** Begin Source text **
This wasn't a good week for Maggie, but then again, it almost never is. She decides to creepily track down Erica, the girl who posted her Sex and the City-fueled tirade online, by finding her on Foursquare. Maggie and Sloan confront Erica in a laundromat in Queens, which is not weird or stalkery at all. Erica is understandably freaked out, but then gets excited as she recognizes Maggie from her video and starts asking her questions. Sloan offers to tweet about Erica's SATC fanfiction if she takes the video down.
Despite the tweet, Erica does not take the video down, and instead decides to blog about the laundromat showdown. Lisa finally sees Maggie's recorded outburst, and subjects her to the scariest hug of all time. Calm but noticeably upset, Lisa accuses Maggie of setting her up with Jim because she knew things would never get serious between them.
After losing her boyfriend and her best friend, Maggie sets her sights on Africa. She gets the go-ahead from Mac to travel to Uganda for a story, but we already know that doesn't end up going too well. Poor Maggie.
Feeling Under the Weather
We got a little more of Will McAvoy's backstory in this episode. This is a man who took the anchor desk for the first time on 9/11 and promised his audience that he wasn't going anywhere. Ten years later, he has to watch two other people cover the anniversary of that day and read the words that he wrote for them. The audience no longer trusts him like they used to, and he craves their approval. He's so ashamed that he tells the staff that he took himself off the 9/11 coverage, just to save face (although no one believes him).
When it's reported that an American was targeted and killed by a drone strike in Yemen, Mac and Charlie want Will to go on air and demand that the administration release the memorandum authorizing the strike. Will doesn't want to alienate his audience even more by looking like he's defending a terrorist, but the argument is interrupted by a phone call from Neal. He attended an Occupy Wall Street rally and was arrested. Will goes to bail Neal out of jail and basically throws a little hissy fit at a police officer. The officer asks him "Are you feeling alright?" like any sane person would, and Will replies "Yeah, I just had the flu for a while."
** End Source text **
** Begin Collected material **
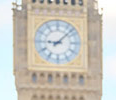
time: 9:07
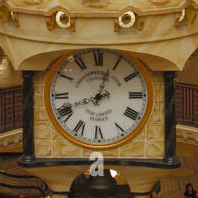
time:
** End Collected material **
### Written request
Can you copy out the full episode recap about Maggie and Will McAvoy, word for word?

### Solution to this task
This wasn't a good week for Maggie, but then again, it almost never is. She decides to creepily track down Erica, the girl who posted her Sex and the City-fueled tirade online, by finding her on Foursquare. Maggie and Sloan confront Erica in a laundromat in Queens, which is not weird or stalkery at all. Erica is understandably freaked out, but then gets excited as she recognizes Maggie from her video and starts asking her questions. Sloan offers to tweet about Erica's SATC fanfiction if she takes the video down.
Despite the tweet, Erica does not take the video down, and instead decides to blog about the laundromat showdown. Lisa finally sees Maggie's recorded outburst, and subjects her to the scariest hug of all time. Calm but noticeably upset, Lisa accuses Maggie of setting her up with Jim because she knew things would never get serious between them.
After losing her boyfriend and her best friend, Maggie sets her sights on Africa. She gets the go-ahead from Mac to travel to Uganda for a story, but we already know that doesn't end up going too well. Poor Maggie.
Feeling Under the Weather
We got a little more of Will McAvoy's backstory in this episode. This is a man who took the anchor desk for the first time on 9/11 and promised his audience that he wasn't going anywhere. Ten years later, he has to watch two other people cover the anniversary of that day and read the words that he wrote for them. The audience no longer trusts him like they used to, and he craves their approval. He's so ashamed that he tells the staff that he took himself off the 9/11 coverage, just to save face (although no one believes him).
When it's reported that an American was targeted and killed by a drone strike in Yemen, Mac and Charlie want Will to go on air and demand that the administration release the memorandum authorizing the strike. Will doesn't want to alienate his audience even more by looking like he's defending a terrorist, but the argument is interrupted by a phone call from Neal. He attended an Occupy Wall Street rally and was arrested. Will goes to bail Neal out of jail and basically throws a little hissy fit at a police officer. The officer asks him "Are you feeling alright?" like any sane person would, and Will replies "Yeah, I just had the flu for a while."